I have seen old ships sail like swans asleep
Beyond the village which men still call Tyre,
With leaden age o’ercargoed, dipping deep
For Famagusta and the hidden sun
That rings black Cyprus with a lake of fire;
And all those ships were certainly so old
Who knows how oft with squat and noisy gun,
Questing brown slaves or Syrian oranges,
The pirate Genoese
Hell-raked them till they rolled
Blood, water, fruit and corpses up the hold.
But now through friendly seas they softly run,
Painted the mid-sea blue or shore-sea green,
Still patterned with the vine and grapes in gold.

But I have seen,
Pointing her shapely shadows from the dawn
An image tumbled on a rose-swept bay,
A drowsy ship of some yet older day;
And, wonder’s breath indrawn,
Thought I—who knows—who knows—but in that same
(Fished up beyond Aeaea, patched up new
—Stern painted brighter blue—)
That talkative, bald-headed seaman came
(Twelve patient comrades sweating at the oar)
From Troy’s doom-crimson shore,
And with great lies about his wooden horse
Set the crew laughing, and forgot his course.

It was so old a ship—who knows, who knows?
—And yet so beautiful, I watched in vain
To see the mast burst open with a rose,
And the whole deck put on its leaves again.

Stephen Pentz said...

Mr Ashton: yes, I've been feeling that I've been neglecting him as well the past few years! Hence, I returned to him this week, and have been castigating myself for having been away for so long. He really does have a wonderful ability to capture the feeling of all of the places that he lived in -- even, for example, Vienna, where he was at the time of his death.

As always, thank you for your thoughts. I hope the rains have stopped and the waters are receding . . .

Stephen Pentz said...

Bob: thank you very much for Flecker's poem, which is one of my favorites by him. I'm sure you are also put in mind of "A Ship, An Isle, A Sickle Moon" -- another poem that, for me at least, evokes the Mediterranean and the east.

I hadn't thought of Spencer and Flecker in connection with one another, but they did share a penchant for wandering in that part of the world, didn't they? Thank you for linking them.

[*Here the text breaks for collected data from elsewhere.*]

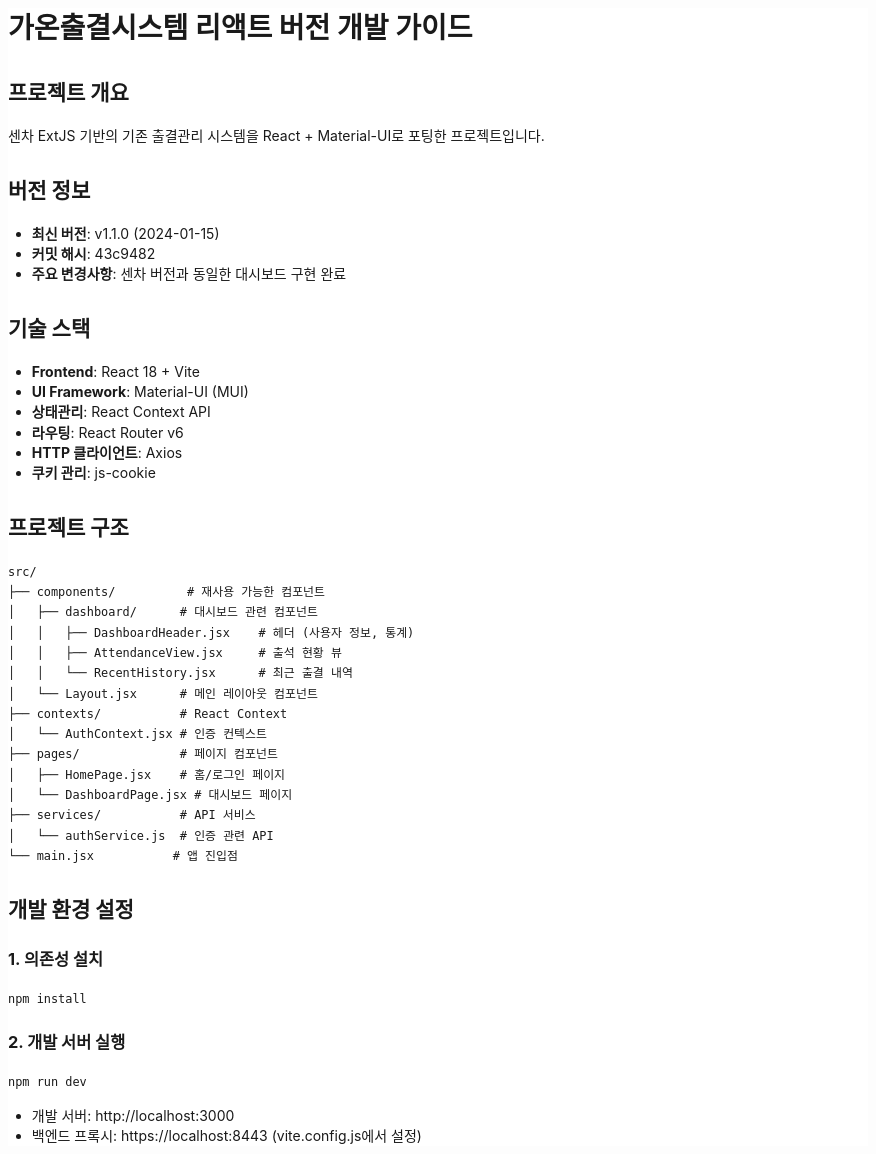 # 가온출결시스템 리액트 버전 개발 가이드

## 프로젝트 개요
센차 ExtJS 기반의 기존 출결관리 시스템을 React + Material-UI로 포팅한 프로젝트입니다.

## 버전 정보
- **최신 버전**: v1.1.0 (2024-01-15)
- **커밋 해시**: 43c9482
- **주요 변경사항**: 센차 버전과 동일한 대시보드 구현 완료

## 기술 스택
- **Frontend**: React 18 + Vite
- **UI Framework**: Material-UI (MUI)
- **상태관리**: React Context API
- **라우팅**: React Router v6
- **HTTP 클라이언트**: Axios
- **쿠키 관리**: js-cookie

## 프로젝트 구조
```
src/
├── components/          # 재사용 가능한 컴포넌트
│   ├── dashboard/      # 대시보드 관련 컴포넌트
│   │   ├── DashboardHeader.jsx    # 헤더 (사용자 정보, 통계)
│   │   ├── AttendanceView.jsx     # 출석 현황 뷰
│   │   └── RecentHistory.jsx      # 최근 출결 내역
│   └── Layout.jsx      # 메인 레이아웃 컴포넌트
├── contexts/           # React Context
│   └── AuthContext.jsx # 인증 컨텍스트
├── pages/              # 페이지 컴포넌트
│   ├── HomePage.jsx    # 홈/로그인 페이지
│   └── DashboardPage.jsx # 대시보드 페이지
├── services/           # API 서비스
│   └── authService.js  # 인증 관련 API
└── main.jsx           # 앱 진입점
```

## 개발 환경 설정

### 1. 의존성 설치
```bash
npm install
```

### 2. 개발 서버 실행
```bash
npm run dev
```
- 개발 서버: http://localhost:3000
- 백엔드 프록시: https://localhost:8443 (vite.config.js에서 설정)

Thank you very much for visiting again, and for "The Old Ships," which I hadn't read in quite a while.

John Ashton said...

Mr Pentz, thank you for your kind and considerate thoughts regarding the rainfall we've been experiencing over here. We have now had four consecutive days of dry weather,at least here in the south of the country, very Spring like and mild, many daffodils already in full bloom. The floodwaters are slowly receding. I am going away to Norfolk in two weeks time to explore some of the remaining ancient woodlands, so I shall be hoping for this early Spring to continue.

Stephen Pentz said...

Mr Ashton: thank you for the follow-up comment. Well, an early Spring is a nice side-benefit, even if it does not entirely erase the memory of the floods! I hope you enjoy your time in Norfolk.